The researchers, from Curtin University, compared the accuracy of an AI diagnosis and a traditional clinical diagnosis in more than 580 children aged between 29 days and 12 years.
For the AI diagnosis, an iPhone was held 25cm to 50cm away from the mouth with the microphone angled at 45 degrees to avoid any air hitting the microphone and obstructing the recording.
The children also received a blinded clinical diagnosis from a panel of paediatricians who had accessed the children’s complete clinical history and results from any tests or scans.
“The study results show that the performance of the automated algorithm was not inferior to pre-specified endpoints for diagnosing asthma, croup, pneumonia and lower respiratory tract disease from a group of mixed paediatric respiratory disorders,” the study authors said.
Dr Paul Porter, a co-author from the department of paediatrics in the school of nursing, midwifery and paramedicine at Curtin University, said even experienced doctors struggled to differentiate between respiratory disorders in children.
“This study demonstrates how new technology, mathematical concepts, machine learning and clinical medicine can be successfully combined to produce completely new diagnostic tests utilising the expertise of several disciplines,” he said.

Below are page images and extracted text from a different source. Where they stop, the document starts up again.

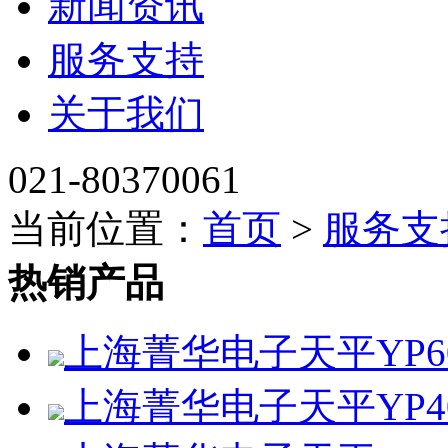
新闻资讯
服务支持
关于我们
021-80370061
当前位置：
首页
>
服务支
热销产品
上海菁华电子天平YP60
上海菁华电子天平YP4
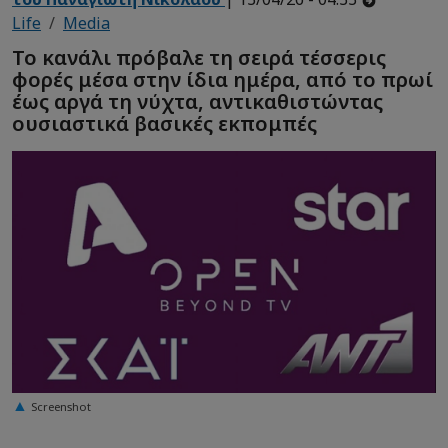
Life
Media
Το κανάλι πρόβαλε τη σειρά τέσσερις
φορές μέσα στην ίδια ημέρα, από το πρωί
έως αργά τη νύχτα, αντικαθιστώντας
ουσιαστικά βασικές εκπομπές
Screenshot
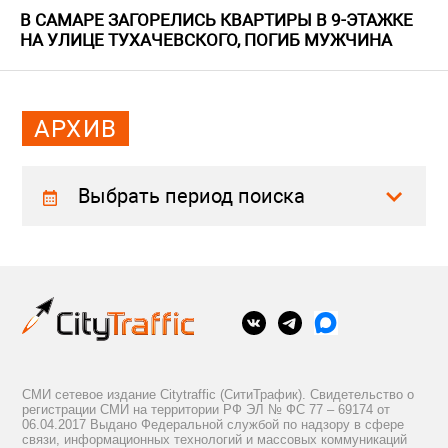
В САМАРЕ ЗАГОРЕЛИСЬ КВАРТИРЫ В 9-ЭТАЖКЕ
НА УЛИЦЕ ТУХАЧЕВСКОГО, ПОГИБ МУЖЧИНА
АРХИВ
Выбрать период поиска
СМИ сетевое издание Citytraffic (СитиТрафик). Свидетельство о
регистрации СМИ на территории РФ ЭЛ № ФС 77 – 69174 от
06.04.2017 Выдано Федеральной службой по надзору в сфере
связи, информационных технологий и массовых коммуникаций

The algorithm used in the app analysed the sound of the cough in combination with a five-symptom input obtained from parent or guardian history, without the need for clinical examination or further investigations.

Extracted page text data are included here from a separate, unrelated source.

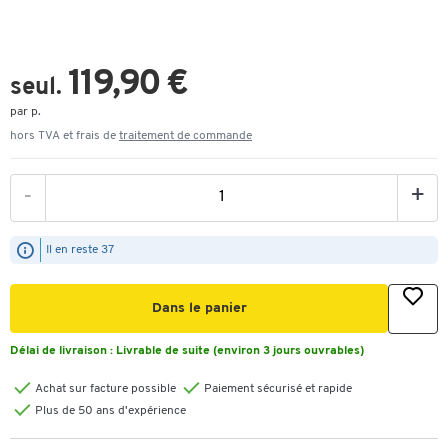
119,90 €
seul.
par p.
hors TVA et frais de
traitement de commande
-
+
Il en reste 37
Dans le panier
Délai de livraison :
Livrable de suite (environ 3 jours ouvrables)
Achat sur facture possible
Paiement sécurisé et rapide
Plus de 50 ans d'expérience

“The symptoms entered into the algorithm were simple questions that we anticipate most parents can answer irrespective of cultural or educational background,” the study authors said.
In addition, the authors said the technology developed for this study addressed a major limiting feature of existing telehealth consultations and could allow targeted treatments to begin sooner, without a face-to-face consultation.
“As the tool does not rely on clinical investigations, it can be used by healthcare providers of all levels of training and expertise,” Dr Porter said.
“However, we would advise that, where possible, the tool should be used in conjunction with a clinician to maximise the clinical accuracy.”